Oil Series: Jordan’s Dormant Pipelines
As we continue our special series on FSRN looking at Oil and Imperialism, today we take a look at the country of Jordan where many oil pipelines lie dormant, an under reported fact that FSRN reporter Aaron Glantz who has been investigating oil in the region says is very convenient as the US pushes for war on Iraq.

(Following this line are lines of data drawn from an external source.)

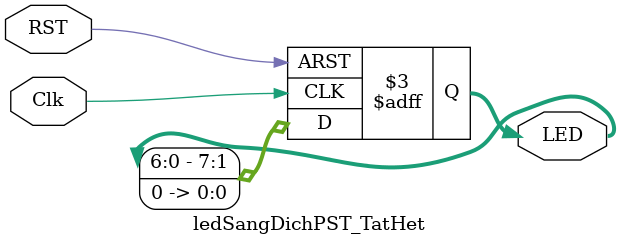
<source format=v>

`timescale 1ns/1ps

module ledSangDichPST_TatHet (
    input Clk, RST,
    output reg [7:0]LED
);

    always @ (posedge Clk or posedge RST) begin
        if (RST) 
            LED = 8'b0000_0001;
        else
            LED = LED << 1;
    end

endmodule

</source>
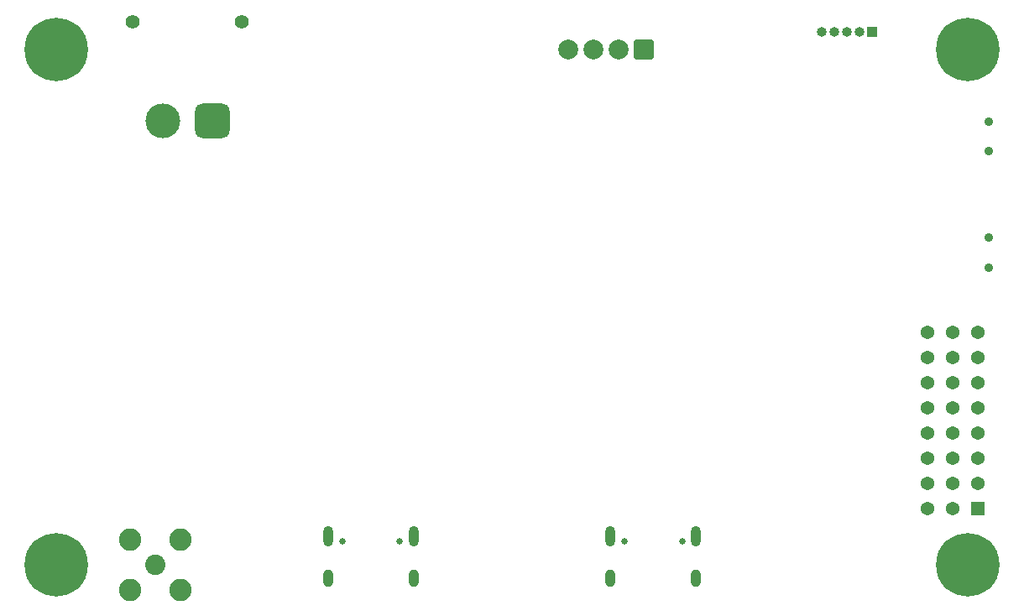
<source format=gbr>
%TF.GenerationSoftware,KiCad,Pcbnew,9.0.0*%
%TF.CreationDate,2025-04-04T17:03:46+04:00*%
%TF.ProjectId,aether,61657468-6572-42e6-9b69-6361645f7063,rev?*%
%TF.SameCoordinates,Original*%
%TF.FileFunction,Soldermask,Bot*%
%TF.FilePolarity,Negative*%
%FSLAX46Y46*%
G04 Gerber Fmt 4.6, Leading zero omitted, Abs format (unit mm)*
G04 Created by KiCad (PCBNEW 9.0.0) date 2025-04-04 17:03:46*
%MOMM*%
%LPD*%
G01*
G04 APERTURE LIST*
G04 Aperture macros list*
%AMRoundRect*
0 Rectangle with rounded corners*
0 $1 Rounding radius*
0 $2 $3 $4 $5 $6 $7 $8 $9 X,Y pos of 4 corners*
0 Add a 4 corners polygon primitive as box body*
4,1,4,$2,$3,$4,$5,$6,$7,$8,$9,$2,$3,0*
0 Add four circle primitives for the rounded corners*
1,1,$1+$1,$2,$3*
1,1,$1+$1,$4,$5*
1,1,$1+$1,$6,$7*
1,1,$1+$1,$8,$9*
0 Add four rect primitives between the rounded corners*
20,1,$1+$1,$2,$3,$4,$5,0*
20,1,$1+$1,$4,$5,$6,$7,0*
20,1,$1+$1,$6,$7,$8,$9,0*
20,1,$1+$1,$8,$9,$2,$3,0*%
G04 Aperture macros list end*
%ADD10C,0.650000*%
%ADD11O,1.000000X2.100000*%
%ADD12O,1.000000X1.800000*%
%ADD13C,0.900000*%
%ADD14C,0.800000*%
%ADD15C,6.400000*%
%ADD16C,2.050000*%
%ADD17C,2.250000*%
%ADD18C,1.400000*%
%ADD19RoundRect,0.770000X-0.980000X-0.980000X0.980000X-0.980000X0.980000X0.980000X-0.980000X0.980000X0*%
%ADD20C,3.500000*%
%ADD21R,1.370000X1.370000*%
%ADD22C,1.370000*%
%ADD23R,1.000000X1.000000*%
%ADD24O,1.000000X1.000000*%
%ADD25C,2.000000*%
%ADD26RoundRect,0.250000X0.750000X0.750000X-0.750000X0.750000X-0.750000X-0.750000X0.750000X-0.750000X0*%
G04 APERTURE END LIST*
D10*
%TO.C,USB_STM32*%
X82860000Y-138645000D03*
X88640000Y-138645000D03*
D11*
X81430000Y-138125000D03*
D12*
X81430000Y-142325000D03*
D11*
X90070000Y-138125000D03*
D12*
X90070000Y-142325000D03*
%TD*%
D13*
%TO.C,ESP_B0*%
X148080000Y-99250000D03*
X148080000Y-96250000D03*
%TD*%
D10*
%TO.C,USB_ESP32*%
X111360000Y-138645000D03*
X117140000Y-138645000D03*
D11*
X109930000Y-138125000D03*
D12*
X109930000Y-142325000D03*
D11*
X118570000Y-138125000D03*
D12*
X118570000Y-142325000D03*
%TD*%
D14*
%TO.C,H1*%
X51600000Y-89000000D03*
X52302944Y-87302944D03*
X52302944Y-90697056D03*
X54000000Y-86600000D03*
D15*
X54000000Y-89000000D03*
D14*
X54000000Y-91400000D03*
X55697056Y-87302944D03*
X55697056Y-90697056D03*
X56400000Y-89000000D03*
%TD*%
D16*
%TO.C,ANT1*%
X64000000Y-141000000D03*
D17*
X66540000Y-143540000D03*
X66540000Y-138460000D03*
X61460000Y-143540000D03*
X61460000Y-138460000D03*
%TD*%
D14*
%TO.C,H3*%
X143600000Y-141000000D03*
X144302944Y-139302944D03*
X144302944Y-142697056D03*
X146000000Y-138600000D03*
D15*
X146000000Y-141000000D03*
D14*
X146000000Y-143400000D03*
X147697056Y-139302944D03*
X147697056Y-142697056D03*
X148400000Y-141000000D03*
%TD*%
%TO.C,H2*%
X51600000Y-141000000D03*
X52302944Y-139302944D03*
X52302944Y-142697056D03*
X54000000Y-138600000D03*
D15*
X54000000Y-141000000D03*
D14*
X54000000Y-143400000D03*
X55697056Y-139302944D03*
X55697056Y-142697056D03*
X56400000Y-141000000D03*
%TD*%
D18*
%TO.C,XT30*%
X61750000Y-86175000D03*
X72750000Y-86175000D03*
D19*
X69750000Y-96175000D03*
D20*
X64750000Y-96175000D03*
%TD*%
D21*
%TO.C,PWM1*%
X147000000Y-135290000D03*
D22*
X144460000Y-135290000D03*
X141920000Y-135290000D03*
X147000000Y-132750000D03*
X144460000Y-132750000D03*
X141920000Y-132750000D03*
X147000000Y-130210000D03*
X144460000Y-130210000D03*
X141920000Y-130210000D03*
X147000000Y-127670000D03*
X144460000Y-127670000D03*
X141920000Y-127670000D03*
X147000000Y-125130000D03*
X144460000Y-125130000D03*
X141920000Y-125130000D03*
X147000000Y-122590000D03*
X144460000Y-122590000D03*
X141920000Y-122590000D03*
X147000000Y-120050000D03*
X144460000Y-120050000D03*
X141920000Y-120050000D03*
X147000000Y-117510000D03*
X144460000Y-117510000D03*
X141920000Y-117510000D03*
%TD*%
D23*
%TO.C,GPS_IO1*%
X136290000Y-87250000D03*
D24*
X135020000Y-87250000D03*
X133750000Y-87250000D03*
X132480000Y-87250000D03*
X131210000Y-87250000D03*
%TD*%
D13*
%TO.C,STM_B0*%
X148080000Y-111000000D03*
X148080000Y-108000000D03*
%TD*%
D25*
%TO.C,PYRO1*%
X105665000Y-89025000D03*
D26*
X113285000Y-89025000D03*
D25*
X110745000Y-89025000D03*
X108205000Y-89025000D03*
%TD*%
D14*
%TO.C,H4*%
X143600000Y-89000000D03*
X144302944Y-87302944D03*
X144302944Y-90697056D03*
X146000000Y-86600000D03*
D15*
X146000000Y-89000000D03*
D14*
X146000000Y-91400000D03*
X147697056Y-87302944D03*
X147697056Y-90697056D03*
X148400000Y-89000000D03*
%TD*%
M02*

</source>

Weapons Inspections in Arizona
During a phone conversation today, Chinese President Jiang Zemin and Russian leader Vladimir Putin reinforced that the UN Weapons inspections should continue and that the international community should continue to make efforts towards solving the Iraq issue through diplomacy and within the UN Framework. Meanwhile 8 weapons inspectors were arrested at the gates of the Raytheon artillery plant in Tucson, Arizona last week and charged with trespassing as they attempted to inspect the facility. Evan Davis reports from Tucson.

Juvenile Justice in DC
Issues of juvenile justice are currently being debated in many states around the country. In Florida, State senators are trying to decide if they will cut funding from juvenile justice programs to the tune of $4 billion dollars, while in South Carolina, the Senate Judiciary Committee yesterday approved the confirmation of William Byars as head of the state Department of Juvenile Justice. Byars says he wants the agency to concentrate on keeping offenders out of the state’s juvenile prisons. And in Washington DC, where for more than 16 years, the juvenile justice system has been the subject of countless lawsuits and public outrage juvenile justice advocates are stepping up their struggle for reform.  Last year, a junior high school student was strip-searched during a school-sponsored tour of the jail, and a 12-year-old girl was sexually assaulted at the Oak Hill juvenile detention facility. Despite the work of juvenile justice advocates, and the recommendations of the Mayor’s juvenile justice commission, there has been little reform. A new generation of social justice activists believe that only by mobilizing the young people impacted by the system, will real change occur. Ingrid Drake reports.